A technical explanation for why this caused trouble is that the sudden large number of disk writes caused by new eAccelerator files made the Linux kernel decide that disk “buffer” memory was so full that all disk writes needed to happen “synchronously”.

That caused the MySQL database to start writing temporary “filesort” data to the actual RAID array on the server, instead of just storing those files in memory (as Linux usually does for files that exist for less than a few seconds before being deleted). Some of our servers handle hundreds of MySQL queries a second, and the extra disk writing load overwhelmed the “/tmp” filesystem, slowing down MySQL dramatically.

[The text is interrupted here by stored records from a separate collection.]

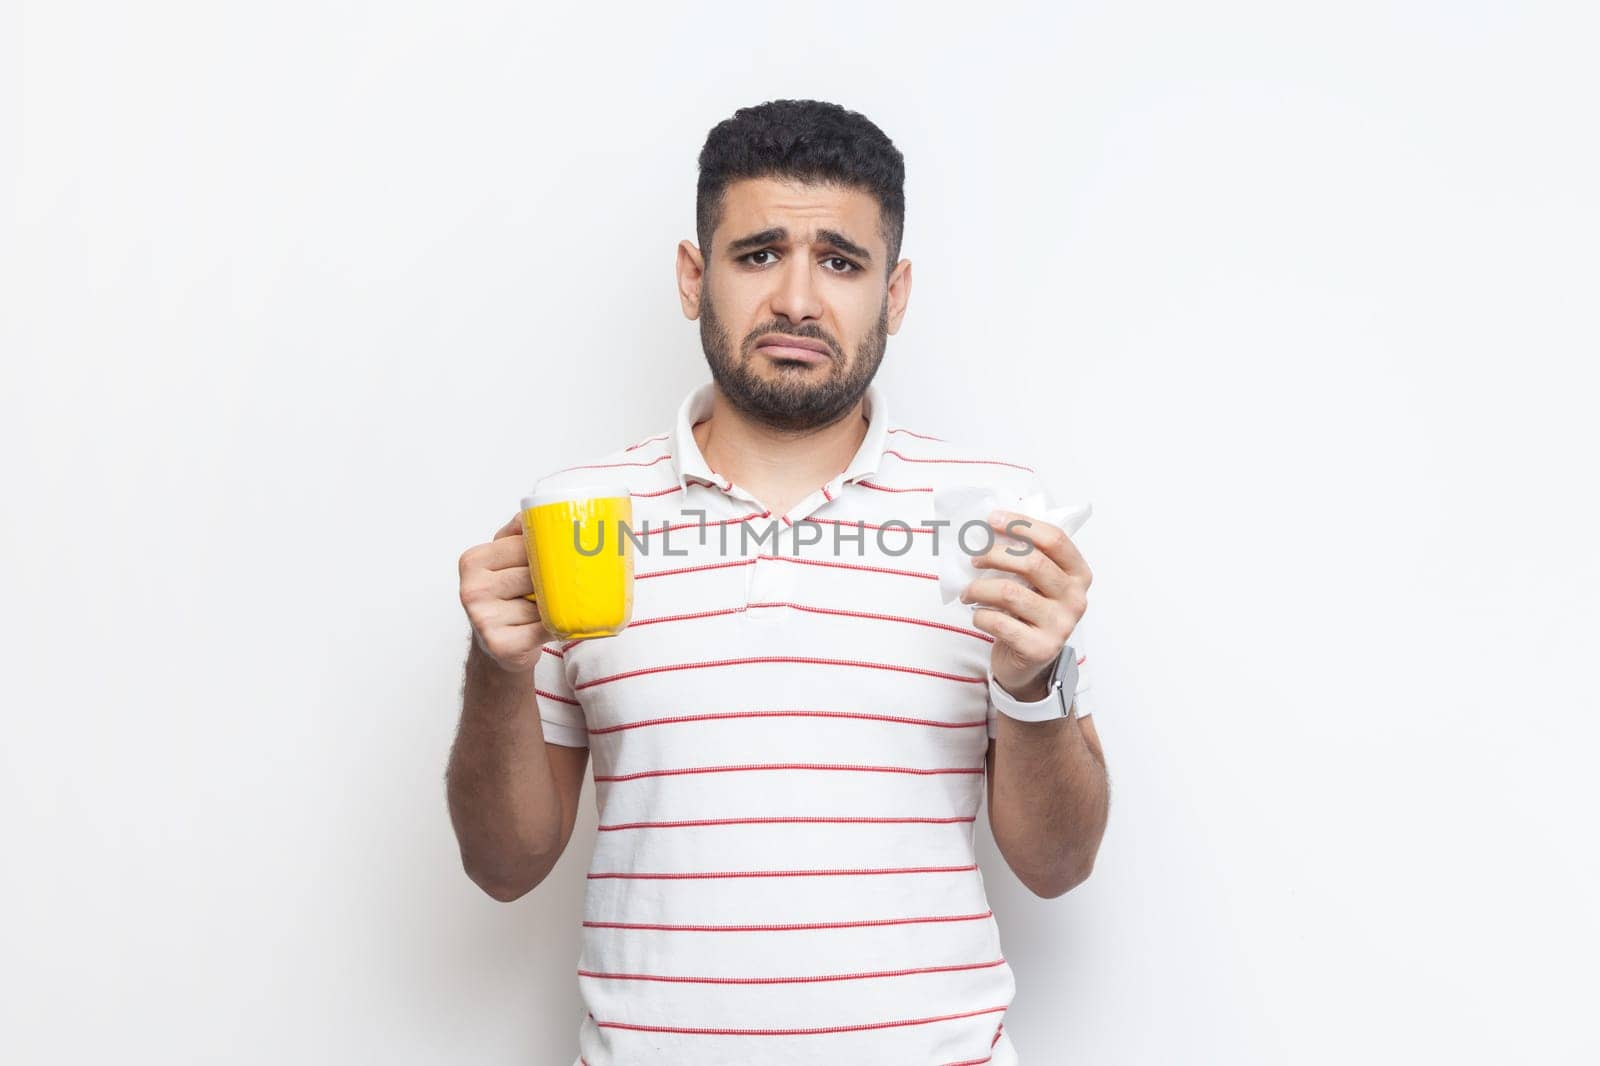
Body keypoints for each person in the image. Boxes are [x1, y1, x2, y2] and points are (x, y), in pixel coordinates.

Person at [448, 98, 1109, 1066]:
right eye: (758, 254)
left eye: (840, 261)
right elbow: (503, 866)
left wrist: (1034, 682)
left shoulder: (989, 519)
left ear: (895, 292)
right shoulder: (579, 518)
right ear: (692, 276)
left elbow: (1057, 866)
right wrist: (496, 670)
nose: (797, 299)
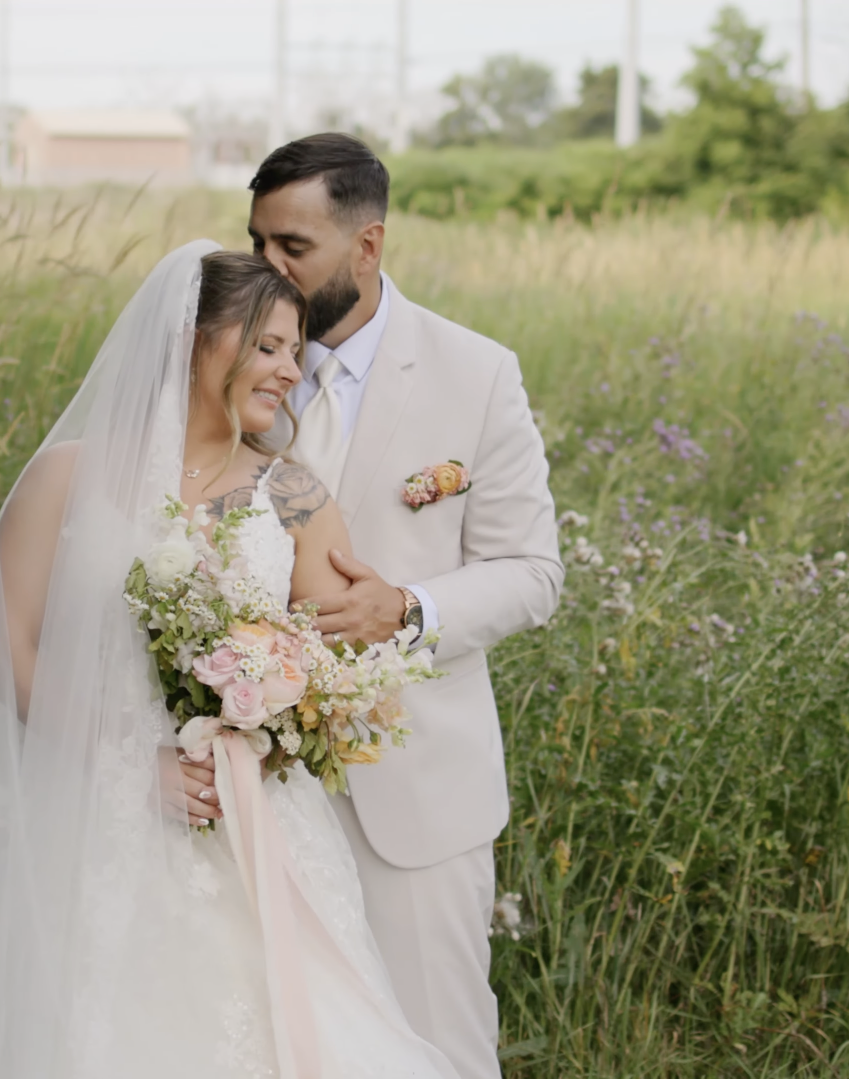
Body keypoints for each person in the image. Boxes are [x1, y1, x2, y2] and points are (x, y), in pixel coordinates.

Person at [0, 244, 462, 1077]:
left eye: (296, 350)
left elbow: (334, 673)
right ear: (190, 337)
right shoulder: (63, 477)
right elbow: (3, 649)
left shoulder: (294, 497)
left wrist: (277, 713)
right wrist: (123, 764)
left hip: (247, 828)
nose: (289, 370)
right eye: (266, 346)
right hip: (94, 820)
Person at [245, 133, 563, 1079]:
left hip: (417, 788)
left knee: (438, 1051)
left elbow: (532, 571)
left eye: (292, 248)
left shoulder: (477, 373)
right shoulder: (227, 367)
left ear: (368, 246)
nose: (267, 267)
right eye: (256, 240)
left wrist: (409, 608)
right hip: (255, 782)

We’ve made three changes to prevent this from happening again:

  • We’ve modified our Debian eAccelerator package to not remove all the cached files at once during a future upgrade.
  • We’ve changed where MySQL stores temporary files. It now uses “/dev/shm” shared memory instead of “/tmp”. (Ironically, “/tmp” used to be shared memory on our servers, but we had to change it to a real disk-based filesystem because it would fill up with large amounts of data if the server wasn’t restarted for months. That past experience gives us some assurance that this MySQL change won’t cause problems, though — and in fact, we’ve been testing this change on a small number of servers for some time anyway as a general performance improvement.)
  • On our servers that support it, we’re now using “AMD64/Intel 64” kernels that allow much larger disk memory buffers before the kernel switches to synchronous disk writes, avoiding the problem a different way. Some servers are already using the improved kernel (sadly, not these three servers), and all of our 64-bit-capable servers will be using it after the scheduled maintenance this coming Saturday.

We sincerely apologize for this incident. Don’t hesitate to let us know if you have any questions.